Fecal Calprotectin: A Comparison of Two Commercial Enzymoimmunoassays and Study of Fecal Extract Stability at Room Temperature

Delia Acevedo, Maria Pilar Salvador, Javier Girbes, Nuria Estan

Abstract


Background: The aims of the study were: 1) to compare the fecal calprotectin (fCal) assay results with Calprolab™ ELISA (HRP) (Calpro AS) versus our routine method, Elia™ fluoroenzymoimmunoassay (Thermo Fisher), and 2) to determine whether the fCal assay results do not vary following storage of the extract at room temperature for 4 days with the Calpro AS buffer, this being the estimated shipment time from the home of the patient, and an aspect little studied to date.

Methods: The fCal was determined in 198 patients divided into three groups: inflammatory bowel disease (IBD), organic intestinal disease, and functional intestinal disorders. Fecal extraction was carried out using the Roche Diagnostics kit with the corresponding specific buffers.

Results: The fCal assay with the Thermo Fisher method was found to be more sensitive but less specific than with the Calpro AS technique. The positive predictive value was low (just over 50%), though the negative predictive value was high (over 90%) with both methods. The likelihood ratios revealed small but occasionally important pre- versus post-test differences. When we compared the two methods, the Spearman correlation coefficient (ρ) was 0.819 (95% CI: 0.768 - 0.860) (P < 0.0001), reflecting a positive correlation.
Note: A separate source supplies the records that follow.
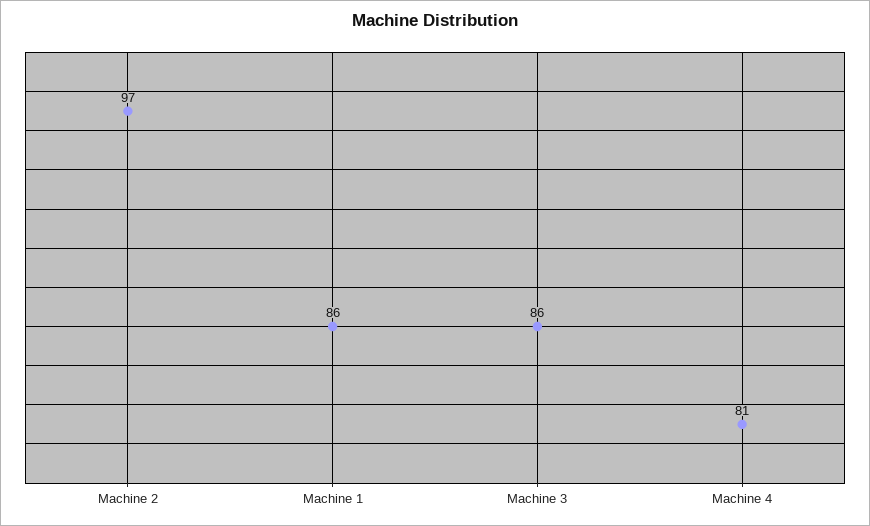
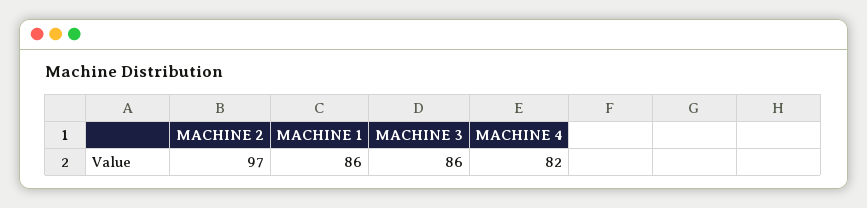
  {
    "Machine 2": 97,
    "Machine 1": 86,
    "Machine 3": 86,
-   "Machine 4": 81
+   "Machine 4": 82
  }

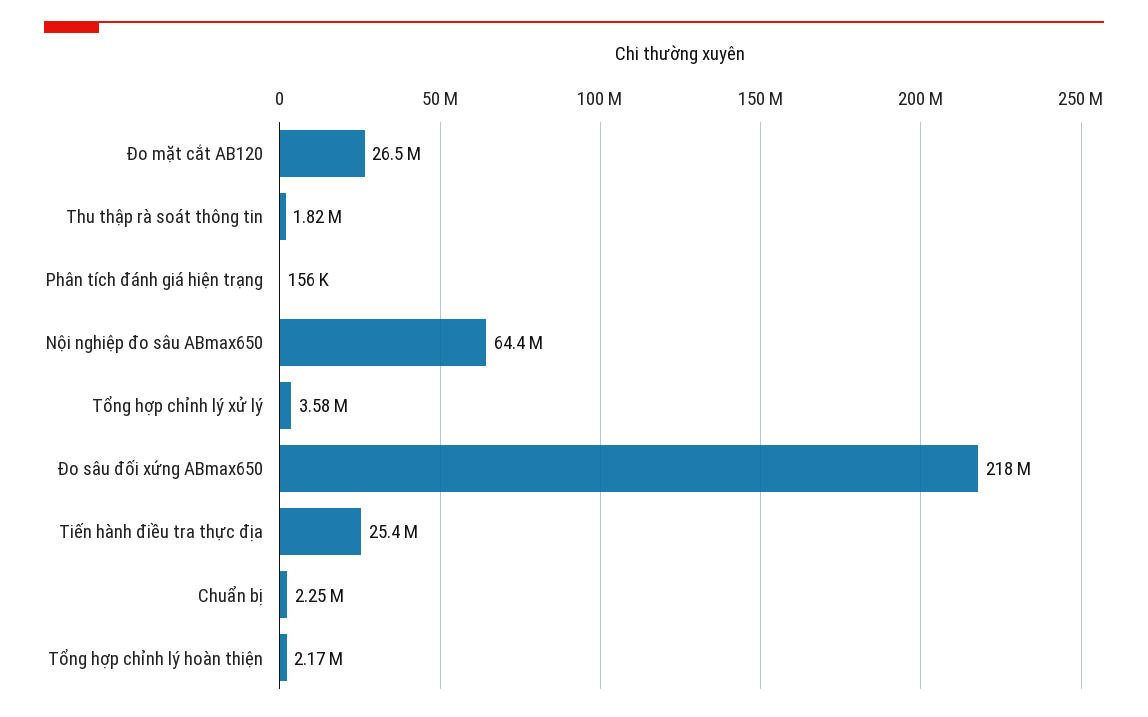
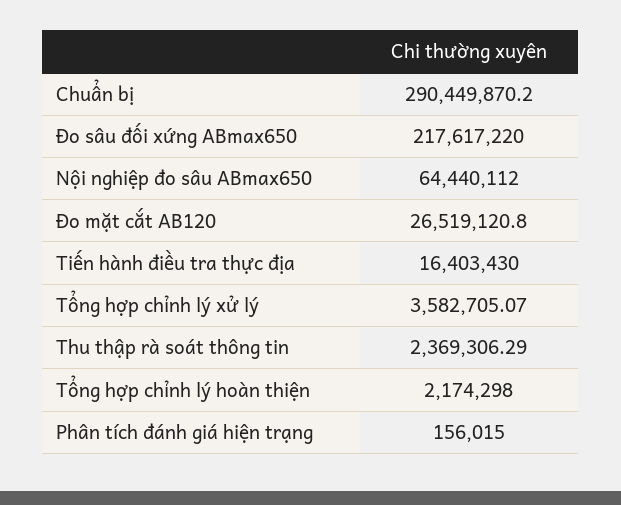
  {
    "Đo mặt cắt AB120": 26519120.8,
-   "Thu thập rà soát thông tin": 1820000,
+   "Thu thập rà soát thông tin": 2369306.29,
    "Phân tích đánh giá hiện trạng": 156015,
    "Nội nghiệp đo sâu ABmax650": 64440112,
    "Tổng hợp chỉnh lý xử lý": 3582705.07,
    "Đo sâu đối xứng ABmax650": 217617220,
-   "Tiến hành điều tra thực địa": 25400000,
+   "Tiến hành điều tra thực địa": 16403430,
-   "Chuẩn bị": 2250000,
+   "Chuẩn bị": 290449870.2,
    "Tổng hợp chỉnh lý hoàn thiện": 2174298
  }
Similarly, when stratifying the fCal results into < 50 µg/g, 50 - 100 µg/g and > 100 µg/g, the resulting Cohen’s kappa coefficient was 0.7766 (95% CI: 0.7025 - 0.8507), reflecting a substantial agreement between both methods. The stability of fCal was high in fecal extracts with the Calpro AS extraction buffer at room temperature for 4 days, which yielded a Spearman correlation coefficient of 0.951 (95% CI: 0.933 - 0.965), when the results were compared to those of the recent extracts (P < 0.0001).

Conclusions: A positive correlation was observed between the two methods. In view of the high negative predictive value obtained with fCal, the presence of organic disease is highly unlikely in the presence of a normal concentration of this marker. We also confirmed the excellent stability of fCal in fecal extracts with the Calpro AS extraction buffer stored at room temperature. Thus, and for the sake of convenience and hygiene, it would be ideal for the patient to perform the extraction at home.